I don't know/understand a lot about the situation regarding the Euro crisis. 

I'm due to get married in Spain this August. We took out a loan of €22000 and have been paying deposits as required. We still have approx €18000 left. Listening to the radio it seems a punt of some form may be on the way very shortly. 

I can pay for the wedding now but was waiting (I don't know why) until the last minute. Because of the situation with the euro and because I'll be paying a Spanish hotel/vendors should I pay it now? The wedding will be paid for either way but should I do it asap?

Thanks in advance,

Nicky


----------



## GDUFFY (22 Jun 2012)

Thats a sticky situation , Maybe Escrow 

http://en.wikipedia.org/wiki/Escrow


----------



## Brendan Burgess (22 Jun 2012)

I would be slow to pay for any overseas service in advance. If the euro collapses, it's just impossible to know what will happen.

If the euro collapses before you pay, you will be better off if the punt devalues by less than the peseta. Obviously, you will be worse off if the punt devalues by more. 

I think that the credit risk probably outweighs the currency risk, unless you can pay by Credit Card where the payment is guaranteed.


----------



## NickyK (22 Jun 2012)

Thanks for the replies.

My credit card limit is €12500. How would this be guaranteed?

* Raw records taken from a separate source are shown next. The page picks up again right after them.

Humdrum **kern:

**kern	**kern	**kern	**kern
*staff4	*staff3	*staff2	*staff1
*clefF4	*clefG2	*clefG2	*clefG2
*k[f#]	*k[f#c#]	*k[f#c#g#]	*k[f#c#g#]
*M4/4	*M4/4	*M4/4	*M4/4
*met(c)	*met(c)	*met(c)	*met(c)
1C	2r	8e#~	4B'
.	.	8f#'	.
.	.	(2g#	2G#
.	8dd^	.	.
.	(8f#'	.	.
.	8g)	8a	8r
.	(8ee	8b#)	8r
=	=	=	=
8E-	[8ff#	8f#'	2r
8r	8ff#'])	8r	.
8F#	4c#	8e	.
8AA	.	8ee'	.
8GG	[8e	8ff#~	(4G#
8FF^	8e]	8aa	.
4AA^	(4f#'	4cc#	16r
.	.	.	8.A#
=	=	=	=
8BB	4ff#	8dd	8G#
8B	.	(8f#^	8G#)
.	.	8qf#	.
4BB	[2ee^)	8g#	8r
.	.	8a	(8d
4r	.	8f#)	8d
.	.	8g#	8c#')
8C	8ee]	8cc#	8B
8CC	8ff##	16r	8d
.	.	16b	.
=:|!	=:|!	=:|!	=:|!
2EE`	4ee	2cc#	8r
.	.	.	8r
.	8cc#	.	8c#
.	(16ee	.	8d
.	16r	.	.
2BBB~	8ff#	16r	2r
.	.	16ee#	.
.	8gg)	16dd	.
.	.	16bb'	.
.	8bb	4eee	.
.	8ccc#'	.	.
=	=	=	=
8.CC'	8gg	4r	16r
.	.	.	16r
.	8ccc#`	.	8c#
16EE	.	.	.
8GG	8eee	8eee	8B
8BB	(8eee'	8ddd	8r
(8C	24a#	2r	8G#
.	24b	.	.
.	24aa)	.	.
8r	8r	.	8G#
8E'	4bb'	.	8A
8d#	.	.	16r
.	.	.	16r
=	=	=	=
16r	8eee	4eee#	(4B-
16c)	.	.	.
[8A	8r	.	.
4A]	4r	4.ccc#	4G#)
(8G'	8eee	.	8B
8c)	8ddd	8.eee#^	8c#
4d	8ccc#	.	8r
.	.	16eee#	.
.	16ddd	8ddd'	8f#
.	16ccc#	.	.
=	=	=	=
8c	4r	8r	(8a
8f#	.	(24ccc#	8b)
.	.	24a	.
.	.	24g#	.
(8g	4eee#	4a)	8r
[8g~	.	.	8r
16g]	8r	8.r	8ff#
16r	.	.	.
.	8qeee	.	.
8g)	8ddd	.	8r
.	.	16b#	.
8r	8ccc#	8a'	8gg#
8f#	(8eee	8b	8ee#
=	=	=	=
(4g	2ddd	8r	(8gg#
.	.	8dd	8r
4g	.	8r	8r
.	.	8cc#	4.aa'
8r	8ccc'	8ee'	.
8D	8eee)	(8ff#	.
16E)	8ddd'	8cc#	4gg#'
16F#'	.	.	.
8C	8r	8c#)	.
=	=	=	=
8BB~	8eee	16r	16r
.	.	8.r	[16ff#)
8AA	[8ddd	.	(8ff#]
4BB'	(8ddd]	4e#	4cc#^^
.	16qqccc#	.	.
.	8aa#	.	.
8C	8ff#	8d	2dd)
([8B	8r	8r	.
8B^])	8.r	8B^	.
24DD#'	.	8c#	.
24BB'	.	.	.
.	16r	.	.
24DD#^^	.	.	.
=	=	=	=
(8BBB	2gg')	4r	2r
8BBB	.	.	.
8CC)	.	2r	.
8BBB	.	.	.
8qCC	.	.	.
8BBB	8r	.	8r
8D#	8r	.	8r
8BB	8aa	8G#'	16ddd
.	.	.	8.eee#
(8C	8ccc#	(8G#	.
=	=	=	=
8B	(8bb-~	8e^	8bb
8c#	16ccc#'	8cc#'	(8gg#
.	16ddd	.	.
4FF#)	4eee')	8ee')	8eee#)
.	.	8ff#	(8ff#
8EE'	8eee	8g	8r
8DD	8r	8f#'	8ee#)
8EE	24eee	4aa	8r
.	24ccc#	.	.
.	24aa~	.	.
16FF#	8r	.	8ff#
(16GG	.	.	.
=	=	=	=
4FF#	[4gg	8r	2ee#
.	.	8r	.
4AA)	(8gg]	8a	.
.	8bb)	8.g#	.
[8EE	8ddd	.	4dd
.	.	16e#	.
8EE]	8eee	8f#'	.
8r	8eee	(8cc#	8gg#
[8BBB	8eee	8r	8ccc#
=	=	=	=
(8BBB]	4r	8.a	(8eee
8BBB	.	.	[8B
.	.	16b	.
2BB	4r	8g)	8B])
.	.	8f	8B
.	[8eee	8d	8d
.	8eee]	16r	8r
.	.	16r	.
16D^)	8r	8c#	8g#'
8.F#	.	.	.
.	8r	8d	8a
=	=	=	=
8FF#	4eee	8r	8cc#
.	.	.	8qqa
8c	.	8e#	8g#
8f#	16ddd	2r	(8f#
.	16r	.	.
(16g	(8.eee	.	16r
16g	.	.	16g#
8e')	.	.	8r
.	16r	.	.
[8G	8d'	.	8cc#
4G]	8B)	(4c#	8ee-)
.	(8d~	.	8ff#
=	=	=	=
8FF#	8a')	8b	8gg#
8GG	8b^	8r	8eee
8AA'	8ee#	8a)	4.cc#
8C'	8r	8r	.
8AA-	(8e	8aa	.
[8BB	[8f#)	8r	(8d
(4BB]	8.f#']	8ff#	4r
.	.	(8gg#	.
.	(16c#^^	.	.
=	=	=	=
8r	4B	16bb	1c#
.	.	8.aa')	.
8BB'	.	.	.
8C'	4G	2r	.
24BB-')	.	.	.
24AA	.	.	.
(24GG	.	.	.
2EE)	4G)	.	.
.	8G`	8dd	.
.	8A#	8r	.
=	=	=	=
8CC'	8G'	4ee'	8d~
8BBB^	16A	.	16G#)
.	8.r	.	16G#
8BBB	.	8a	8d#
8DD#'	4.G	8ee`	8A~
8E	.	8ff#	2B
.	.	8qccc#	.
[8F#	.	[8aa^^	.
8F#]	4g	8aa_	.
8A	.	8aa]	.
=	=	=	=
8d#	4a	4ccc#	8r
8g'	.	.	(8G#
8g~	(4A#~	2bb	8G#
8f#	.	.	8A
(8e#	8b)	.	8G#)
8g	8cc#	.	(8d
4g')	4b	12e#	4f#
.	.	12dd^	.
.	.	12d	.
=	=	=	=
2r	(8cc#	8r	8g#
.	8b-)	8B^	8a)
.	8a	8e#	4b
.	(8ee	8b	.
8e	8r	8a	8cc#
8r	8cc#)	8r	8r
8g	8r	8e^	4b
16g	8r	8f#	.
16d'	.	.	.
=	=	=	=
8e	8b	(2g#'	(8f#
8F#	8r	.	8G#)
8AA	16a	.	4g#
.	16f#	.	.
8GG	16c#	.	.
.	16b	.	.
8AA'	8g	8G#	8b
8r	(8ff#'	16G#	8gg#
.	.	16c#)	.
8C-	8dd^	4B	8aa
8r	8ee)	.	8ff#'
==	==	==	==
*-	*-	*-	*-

Could I credit my credit card with the loan money and then pay for it? I'm not worried about losing the money as the hotel is one of the biggest on the Costa del Sol. We have a wedding planner who works for the hotel and everything is paid through her. She has worked for the hotel for years and I don't doubt her reliability.
I'm more worried that if I don't pay it I will end up paying the equivalent of €30000 in the future.


----------



## Brendan Burgess (22 Jun 2012)

> My credit card limit is €12500. How would this be guaranteed?



If you pay for a service by credit card and it is not delievered e.g. because the provider goes into liquidation, the Credit Card company refunds the money. 


> Could I credit my credit card with the loan money and then pay for it?



I don't see why not.


----------



## Sandals (23 Jun 2012)

NickyK said:


> Could I credit my credit card with the loan money and then pay for it?



Did this before and received a phone call (either from BOI or MBNA) that this could be seen as money laundering. Was told to get credit limit increased if needed.


----------



## NickyK (24 Jun 2012)

I will talk to the wedding planner on Monday. Are there any specific questions I should be asking her?


----------